In conclusion, Foresight Linux isn't quite there yet with my hardware. I can't blame them as is filled to the brim with hardware issues on various distro installls. However, 1.4.2 is their stable release, and X should be a bit more stable than what I was experiencing, I would expect. So, when I get a VM properly setup, maybe I'll give it a roll one more time and see where it takes me. I have 6 months after all, right?

{ 8 } Comments

  1. Ken VanDine | January 2, 2008 at 6:40 am | Permalink

    Ah... a T61... we have some folks here in the office running Foresight on a T61. I think there are a couple of little things to tweak, but they are happy with it. Antonio (doniphon), our xorg maintainer, also has a T61. I would love to figure out why you had issues.

  2. Eelco | January 2, 2008 at 7:13 am | Permalink

    Have you considered VirtualBox instead of KVM? I know, it is not Free, but apart from USB inside the VM, it works without problems for me on Gutsy. And it is free for personal use (they have a open source thingie too, but I was lazy)

  3. Simone | January 2, 2008 at 7:29 am | Permalink

    I never had X issues. But I have to point that the update process is too slow....

  4. Matt Mossholder | January 2, 2008 at 7:32 am | Permalink

    While Debian/Ubuntu does not provide a ks.cfg file, there is a method to extract out the packages that were installed (as well as the settings for each). It is called preseeding, and seems to be more powerful than using kickstart files.

    More detail here:

  5. Jake | January 2, 2008 at 9:26 am | Permalink

    Have you tried innotek's VirtualBox instead? The opensource version works great and it's super easy to use.

  6. Mo | January 2, 2008 at 10:40 am | Permalink

    I've been interested in trying out Foresight too but will try it out in a VM as you initially proposed you were going to do. And, as two others have already mentioned, give VirtualBox a try if you had problems with KVM. There is one tweak you have to make with regards to Ubuntu and VirtualBox to get USB support in Gutsy, but after that it is extremely easy to use.
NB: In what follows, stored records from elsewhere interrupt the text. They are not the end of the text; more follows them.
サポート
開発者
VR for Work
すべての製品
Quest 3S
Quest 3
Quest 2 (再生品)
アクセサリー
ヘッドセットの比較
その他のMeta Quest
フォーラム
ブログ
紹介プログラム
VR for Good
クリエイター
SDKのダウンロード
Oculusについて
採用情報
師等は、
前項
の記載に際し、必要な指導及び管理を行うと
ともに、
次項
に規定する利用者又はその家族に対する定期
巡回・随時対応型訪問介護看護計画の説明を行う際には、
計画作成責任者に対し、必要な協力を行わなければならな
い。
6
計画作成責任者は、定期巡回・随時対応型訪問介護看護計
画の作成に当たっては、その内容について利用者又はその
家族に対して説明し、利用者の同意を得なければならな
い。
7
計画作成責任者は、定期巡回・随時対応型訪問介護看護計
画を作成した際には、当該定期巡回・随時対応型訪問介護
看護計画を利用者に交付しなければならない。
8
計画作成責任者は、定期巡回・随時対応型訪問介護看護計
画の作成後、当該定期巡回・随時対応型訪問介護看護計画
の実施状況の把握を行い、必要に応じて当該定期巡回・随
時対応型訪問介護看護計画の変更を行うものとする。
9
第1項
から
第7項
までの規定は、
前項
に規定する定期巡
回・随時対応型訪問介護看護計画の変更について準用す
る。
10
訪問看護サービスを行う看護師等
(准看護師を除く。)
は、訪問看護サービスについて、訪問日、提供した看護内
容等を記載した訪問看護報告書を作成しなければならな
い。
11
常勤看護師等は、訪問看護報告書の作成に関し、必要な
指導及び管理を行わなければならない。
  7. Aaron | January 2, 2008 at 8:02 pm | Permalink

    @Eelco, Jake and Mo- I have tried VirtualBox. I won't run the PUEL version, but only the OSE. With OSE, USB support is non-existant, and networking bridging is an absolute pain to setup. Maybe if VirtualBox started acting like a real VM solution, I'd use it, but right now, it's far too immature to take serious.

  8. Michael | January 23, 2008 at 10:31 am | Permalink

    Thank you for this interesting article, which was published here.